**TO DO:** Once the line with "cutting board: none" is found in the data, output it and each following line exactly, up to and including the line with "laptop: present [243,594,370,694]", and nothing before or after.

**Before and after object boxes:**
══════

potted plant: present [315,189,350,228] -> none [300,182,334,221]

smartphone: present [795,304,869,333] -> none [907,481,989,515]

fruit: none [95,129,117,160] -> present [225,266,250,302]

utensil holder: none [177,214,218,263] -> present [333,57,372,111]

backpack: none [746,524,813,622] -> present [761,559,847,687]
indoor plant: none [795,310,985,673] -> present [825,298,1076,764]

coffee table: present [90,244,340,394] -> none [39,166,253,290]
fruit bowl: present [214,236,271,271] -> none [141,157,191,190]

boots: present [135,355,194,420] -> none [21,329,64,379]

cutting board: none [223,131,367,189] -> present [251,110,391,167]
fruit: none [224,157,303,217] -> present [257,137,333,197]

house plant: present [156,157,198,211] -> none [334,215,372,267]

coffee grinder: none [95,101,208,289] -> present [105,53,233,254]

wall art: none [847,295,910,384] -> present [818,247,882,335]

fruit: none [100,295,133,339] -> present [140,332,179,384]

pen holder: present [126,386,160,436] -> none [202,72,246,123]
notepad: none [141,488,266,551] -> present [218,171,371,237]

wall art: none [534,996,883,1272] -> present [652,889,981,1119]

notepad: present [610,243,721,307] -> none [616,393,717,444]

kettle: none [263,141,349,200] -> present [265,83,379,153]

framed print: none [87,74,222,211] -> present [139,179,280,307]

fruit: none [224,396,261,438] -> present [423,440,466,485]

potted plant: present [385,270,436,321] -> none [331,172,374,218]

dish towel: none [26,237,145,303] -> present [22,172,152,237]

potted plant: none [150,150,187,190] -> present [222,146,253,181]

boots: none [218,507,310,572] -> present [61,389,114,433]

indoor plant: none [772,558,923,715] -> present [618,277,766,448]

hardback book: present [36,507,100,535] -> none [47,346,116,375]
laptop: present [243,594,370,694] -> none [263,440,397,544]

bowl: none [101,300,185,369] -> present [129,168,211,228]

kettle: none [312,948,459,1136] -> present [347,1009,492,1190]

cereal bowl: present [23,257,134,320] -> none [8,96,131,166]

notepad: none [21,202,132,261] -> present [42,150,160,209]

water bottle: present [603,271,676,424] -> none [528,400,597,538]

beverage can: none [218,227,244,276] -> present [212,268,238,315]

══════

**EXERCISE ANSWER:**
cutting board: none [223,131,367,189] -> present [251,110,391,167]
fruit: none [224,157,303,217] -> present [257,137,333,197]

house plant: present [156,157,198,211] -> none [334,215,372,267]

coffee grinder: none [95,101,208,289] -> present [105,53,233,254]

wall art: none [847,295,910,384] -> present [818,247,882,335]

fruit: none [100,295,133,339] -> present [140,332,179,384]

pen holder: present [126,386,160,436] -> none [202,72,246,123]
notepad: none [141,488,266,551] -> present [218,171,371,237]

wall art: none [534,996,883,1272] -> present [652,889,981,1119]

notepad: present [610,243,721,307] -> none [616,393,717,444]

kettle: none [263,141,349,200] -> present [265,83,379,153]

framed print: none [87,74,222,211] -> present [139,179,280,307]

fruit: none [224,396,261,438] -> present [423,440,466,485]

potted plant: present [385,270,436,321] -> none [331,172,374,218]

dish towel: none [26,237,145,303] -> present [22,172,152,237]

potted plant: none [150,150,187,190] -> present [222,146,253,181]

boots: none [218,507,310,572] -> present [61,389,114,433]

indoor plant: none [772,558,923,715] -> present [618,277,766,448]

hardback book: present [36,507,100,535] -> none [47,346,116,375]
laptop: present [243,594,370,694] -> none [263,440,397,544]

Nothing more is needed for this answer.